How can one start a thing that's new when everything's begun?--
When everything's been planned before and everything's been done?--
'When everything's been dreamed before and everything's been sought?
When everything that ever ran has, so to speak, been caught?--
When every game's been played before and every battle fought?'
I started him at solitaire, a fooling, piffling game.
He played it ninety-seven hours and failed to find it tame.
In all the times he dealt the cards no two games were the same.
He never tumbled to its tricks nor mastered all its curves.
He grunted, 'Well, this takes the cake, the pickles and preserves!
Its infinite variety is getting on my nerves.'
'Its infinite variety!' I scoffed. 'Just fifty-two
Poor trifling bits of pasteboard!--their combinations few
Compared to what there is in man!--the poorest!--even you!

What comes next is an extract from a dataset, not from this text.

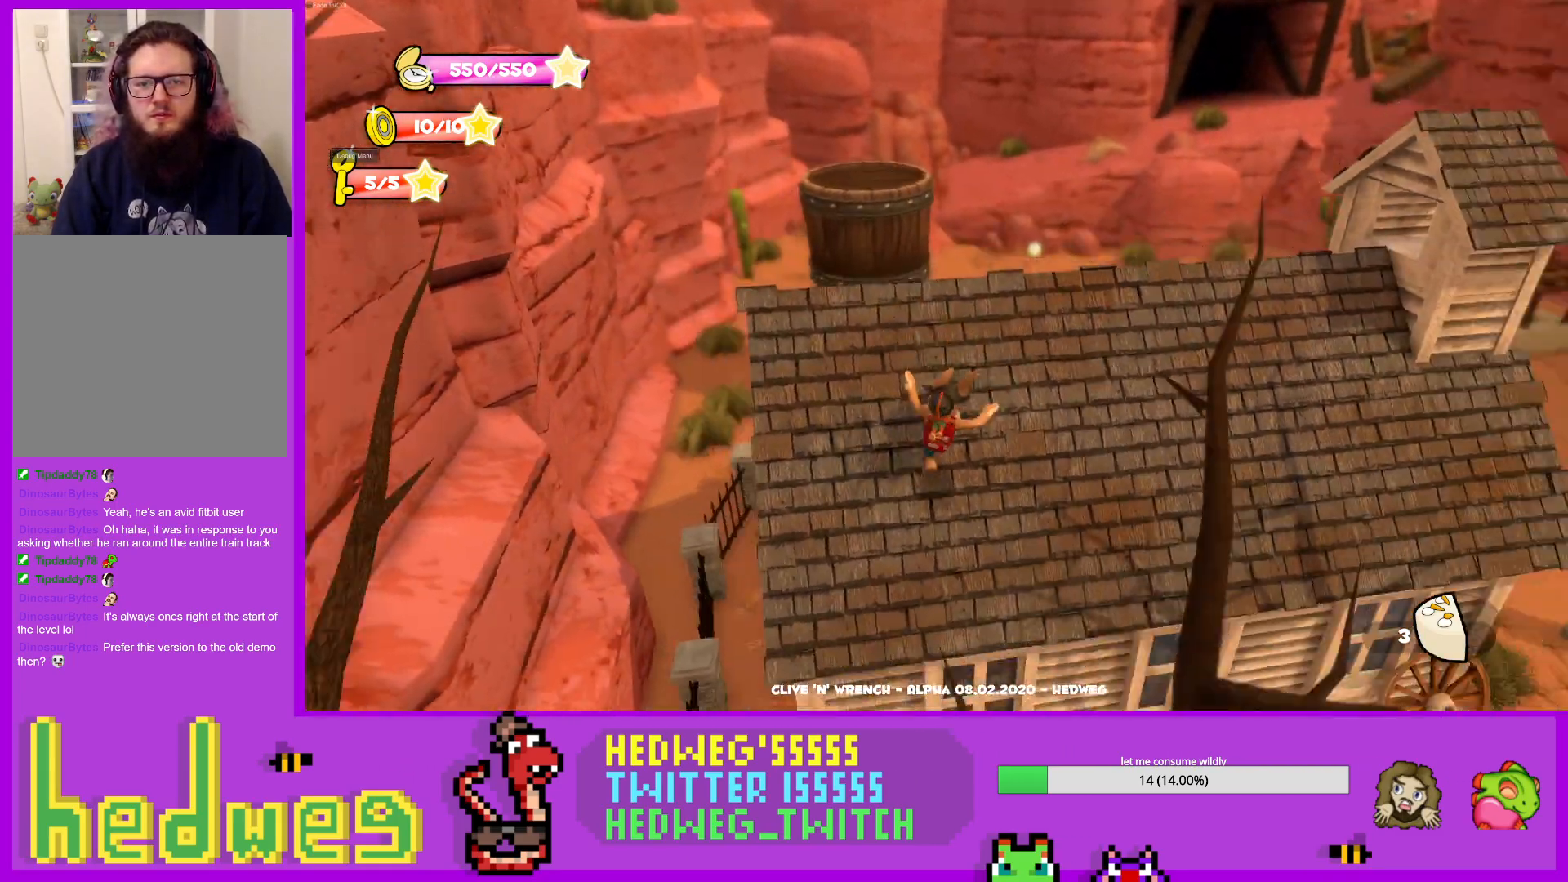
{"buttons": ["A"], "left_stick": "up", "right_stick": "center", "events": [[67, "right_stick", "center"], [434, "A", "down"], [501, "L1", "up"]]}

'Variety! You'll never find in forty-seven decks
One tenth of the variety found in the gentler sex.
Card combinations are but frills to hang around their necks.
'The sun won't rise to-morrow as it came to us to-day,
'Twill be older, we'll be older, and to Time this debt we pay.
For nothing can repeat itself, for nothing knows the way.'
Then the Grumpy Guy was silent as a miser hoarding pelf.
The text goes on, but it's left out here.